”As we usually treat tattare”: Collective violence against families labelled as ”tattare” or ”zigenare”, 1872–1955
Roma and Travellers (”resande”) have been present in Sweden for centuries. In the 19th and early 20th centuries, rural municipalities (kommuner) often adopted policies aimed to expel them from or to prevent them from entering the municipality. This is well established by previous research. What is less known is that another kind of territorial exclusion existed as well: that of collective violence against Roma and Travellers – or against ”zigenare” (”gypsies”) and ”tattare”, as they were pejoratively called. In these cases, groups of local men, often armed, came together to use physical force to drive off families. In this essay, 17 such cases in the period 1872–1955 are analysed.
The results show that collective violence occurred throughout the whole period, mainly in southern Sweden. Up until the first years of the 20th century, the perpetrators were often groups of farmers or farmhands. Some incidents were preceded by rumours claiming that a single Roma or Traveller had committed a crime. These rumours, true or false, were then used to mobilize collective action against whole families. In two cases, local political decisions were essential to the mobilization: in one incident, the municipality even paid the fines for a farmer who was sentenced for acting violently. Some patterns in the violence directed against Roma and Travellers occur throughout the period, especially the method to subject houses owned by families labelled as ”tattare” to systematic destruction. This method was used in the 1870’s as well as in the 1940’s.

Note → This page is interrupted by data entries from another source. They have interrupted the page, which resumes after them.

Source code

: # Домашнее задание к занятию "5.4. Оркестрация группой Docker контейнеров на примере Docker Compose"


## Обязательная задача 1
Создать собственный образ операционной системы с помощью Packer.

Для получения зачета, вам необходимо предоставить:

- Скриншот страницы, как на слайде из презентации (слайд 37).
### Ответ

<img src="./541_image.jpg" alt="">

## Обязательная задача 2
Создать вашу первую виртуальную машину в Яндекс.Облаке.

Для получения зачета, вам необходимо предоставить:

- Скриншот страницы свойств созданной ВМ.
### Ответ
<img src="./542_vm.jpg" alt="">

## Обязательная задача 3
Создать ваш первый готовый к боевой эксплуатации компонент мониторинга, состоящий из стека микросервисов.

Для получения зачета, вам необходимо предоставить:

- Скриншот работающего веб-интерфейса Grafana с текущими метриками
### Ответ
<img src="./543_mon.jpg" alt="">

With some exceptions the police often reacted late when collective violence was aimed at families labelled as ”tattare” or ”zigenare”, or treated the perpetrators in a lenient way, thereby more or less legitimizing the violence. To an even greater degree, this can be said of the local newspapers. The papers typically depicted the attacked families as dangerous people who had only themselves to blame. Some of the most striking examples of newspapers legitimizing collective violence are as recent as from the 1940’s.
The findings of this essay stress the importance of analysing not only the aims and means of participants in collective action, but also of analysing external agents such as politicians, the police and the press. These agents do not necessarily take active part in the physical violence, but play important roles in mobilizing, legitimizing and escalating racist, collective action – or, just as important, in delegitimizing and de-escalating it.